A name that means nothing in today’s business

Here in the states you have guys like Jay Cutler, Ronnie Coleman, Kai Greene, Lee Labrada, Phil Heath, Rich Gaspari, Dorian Yates, Flex Wheeler, and Arnold Schwarzenegger (just to name a few) all fighting for placement on retail shelves and ecommerce websites. The problem is, none of these brands are doing exceptionally well, despite these athletes traveling all over the place making appearances to promote their respective lines. Gaspari was extremely large for quite a while and then took a nose dive and was eventually purchased by another supplement company hoping to give it CPR and bring it back to life. The Arnold Series (produced by MusclePharm) did ok when it launched (probably due to his name), especially on Bodybuilding.com, but they too eventually went downhill and Arnold himself even left the company after feeling embarrassed with how things were handled with the line. Most recently, Phil Health decided to leave Gifted Nutrition after saying they aren’t making any money.

Give a turd a name

I understand the reasoning behind wanting to start a supplement company if you are a top competitor or a legend from back in the day. But your name alone won’t make the brand successful. Look at Phil Heath, even after winning title after title, he couldn’t deny the fact that they weren’t making any money despite all their efforts to get the brand off the ground. While the name might entice people to try the products to see how they are, ultimately the name won’t sell the product—results will. If the product is great, you’ll have people coming back to buy again and again. They’ll tell all their friends about the product and recommend they too purchase it and give it a shot. But on the other hand, if your product is a turd, they’ll flush it and never go back to the line ever again—ultimately sealing your fate. And, please, let’s stop the nonsense where these athletes want people to believe they used their own products to look the way they do—we aren’t dumb.

Six-figures to ultimately do nothing vs. work hard for little to no return

To be honest, it’s my opinion that some athletes get greedy. Phil was making a healthy six-figure salary by being a sponsored athlete. What did he expect to do after walking away from guaranteed money? Think that starting his own brand would instantly change that number to seven-figures overnight because he’s “The Gift”? Get out of here. Not going to happen.

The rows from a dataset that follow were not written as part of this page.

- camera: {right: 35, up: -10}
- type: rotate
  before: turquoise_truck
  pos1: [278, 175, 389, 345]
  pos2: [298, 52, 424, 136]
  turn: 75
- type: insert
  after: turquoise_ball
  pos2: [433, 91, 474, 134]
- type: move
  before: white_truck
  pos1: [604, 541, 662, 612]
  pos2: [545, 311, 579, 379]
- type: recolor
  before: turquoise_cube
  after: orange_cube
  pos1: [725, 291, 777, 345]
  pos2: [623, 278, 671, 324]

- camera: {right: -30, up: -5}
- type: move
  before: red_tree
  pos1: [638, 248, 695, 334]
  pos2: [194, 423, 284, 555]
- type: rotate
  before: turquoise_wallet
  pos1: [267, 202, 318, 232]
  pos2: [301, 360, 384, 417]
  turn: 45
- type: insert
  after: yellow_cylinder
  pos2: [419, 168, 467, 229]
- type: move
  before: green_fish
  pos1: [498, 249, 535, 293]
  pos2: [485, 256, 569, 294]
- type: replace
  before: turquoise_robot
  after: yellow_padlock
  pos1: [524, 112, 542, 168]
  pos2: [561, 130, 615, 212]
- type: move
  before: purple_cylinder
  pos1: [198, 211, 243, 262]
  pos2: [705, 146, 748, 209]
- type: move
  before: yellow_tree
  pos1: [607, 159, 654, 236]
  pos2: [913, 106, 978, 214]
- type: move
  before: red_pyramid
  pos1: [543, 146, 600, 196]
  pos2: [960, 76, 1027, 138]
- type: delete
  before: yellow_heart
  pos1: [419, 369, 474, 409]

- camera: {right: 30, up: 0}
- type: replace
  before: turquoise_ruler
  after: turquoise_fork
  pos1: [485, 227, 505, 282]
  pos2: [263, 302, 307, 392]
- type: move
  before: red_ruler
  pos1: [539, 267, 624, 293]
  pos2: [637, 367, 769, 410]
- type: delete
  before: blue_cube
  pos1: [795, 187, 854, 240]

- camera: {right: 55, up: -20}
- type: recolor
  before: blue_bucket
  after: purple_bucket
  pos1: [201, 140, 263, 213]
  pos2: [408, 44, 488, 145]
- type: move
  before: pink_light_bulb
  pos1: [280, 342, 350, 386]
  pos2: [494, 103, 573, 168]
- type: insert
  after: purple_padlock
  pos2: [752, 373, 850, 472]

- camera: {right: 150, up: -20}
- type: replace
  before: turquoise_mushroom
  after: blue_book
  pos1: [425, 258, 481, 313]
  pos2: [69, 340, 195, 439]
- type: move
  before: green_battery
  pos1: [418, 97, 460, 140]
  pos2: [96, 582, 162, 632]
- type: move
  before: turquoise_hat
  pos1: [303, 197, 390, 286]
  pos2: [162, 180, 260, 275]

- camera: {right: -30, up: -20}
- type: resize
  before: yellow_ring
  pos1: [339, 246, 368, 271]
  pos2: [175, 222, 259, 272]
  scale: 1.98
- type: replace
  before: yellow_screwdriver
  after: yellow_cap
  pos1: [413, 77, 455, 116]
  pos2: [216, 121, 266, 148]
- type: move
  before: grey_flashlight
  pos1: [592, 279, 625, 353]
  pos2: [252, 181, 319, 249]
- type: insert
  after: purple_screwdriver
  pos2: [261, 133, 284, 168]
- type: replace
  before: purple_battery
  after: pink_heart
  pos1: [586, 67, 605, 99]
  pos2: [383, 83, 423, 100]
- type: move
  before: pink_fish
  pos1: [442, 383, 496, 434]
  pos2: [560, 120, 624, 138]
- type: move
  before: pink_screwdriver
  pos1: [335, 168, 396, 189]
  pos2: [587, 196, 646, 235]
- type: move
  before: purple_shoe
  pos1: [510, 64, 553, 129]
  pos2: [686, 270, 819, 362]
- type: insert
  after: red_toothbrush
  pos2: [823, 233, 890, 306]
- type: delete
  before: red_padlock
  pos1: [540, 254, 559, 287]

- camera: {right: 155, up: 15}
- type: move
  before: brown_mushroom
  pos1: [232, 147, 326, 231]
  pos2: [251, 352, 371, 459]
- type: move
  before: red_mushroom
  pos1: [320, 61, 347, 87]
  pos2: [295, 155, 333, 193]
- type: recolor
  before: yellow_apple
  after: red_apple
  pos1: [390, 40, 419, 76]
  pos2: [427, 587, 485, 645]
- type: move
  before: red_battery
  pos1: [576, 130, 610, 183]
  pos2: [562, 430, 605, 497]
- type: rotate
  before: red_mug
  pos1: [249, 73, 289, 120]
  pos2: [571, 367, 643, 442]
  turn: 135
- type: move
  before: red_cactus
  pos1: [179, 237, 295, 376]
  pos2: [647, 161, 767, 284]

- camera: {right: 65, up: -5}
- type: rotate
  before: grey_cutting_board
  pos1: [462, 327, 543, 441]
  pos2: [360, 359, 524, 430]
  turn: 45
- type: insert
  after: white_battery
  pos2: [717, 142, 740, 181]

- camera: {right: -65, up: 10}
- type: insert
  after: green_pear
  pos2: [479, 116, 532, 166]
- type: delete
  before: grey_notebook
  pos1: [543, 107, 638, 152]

Athletes should stick to their sponsorships for as long as they can. Allow a brand to pay you while also using their funds to market the heck out of you. Having an athlete start their own brand where nothing is guaranteed is a risk I feel they shouldn’t be taking along with having to spend time and money to also promote themselves in the industry to stay relevant. Why walk away from money on the table—especially if you are a top competitor in the industry where everyone is willing to sign big checks to have you represent and be the face of their brand?

You can’t do it all—and do it all well

It’s darn near impossible to run a supplement company if you are a current competitor. The bodybuilding lifestyle simply isn’t conducive to running a business such as a supplement company. Running a business takes time—to be more specific, all of your time. You’re going to need to go see customers. When you’re not seeing customers, you need to be in the office. You’re going to need to be on the phone and have access to email nearly around the clock. You’re going to need to work late. All of which doesn’t give you a ton of time to eat, sleep, and train. I’m not saying it’s totally impossible, some people may be able to pull it off, but for most it will never work.

Closing thoughts and checkbooks

So in case you were on the fence on how I feel about this topic, I wish those who decide to start their own line nothing but the best of luck, because they’re going to need it. Starting your own brand is in my opinion, and my opinion only, a terrible idea. No bodybuilder out there other than Arnold is a household name. If you think for one minute that your name will blow up your brand, just take all of your money, put it into a pile, and light it on fire. Or, I have a better idea. Simply write me a check for everything you have in your account, and I’ll at least go spend it on something worthwhile rather than seeing you waste it all.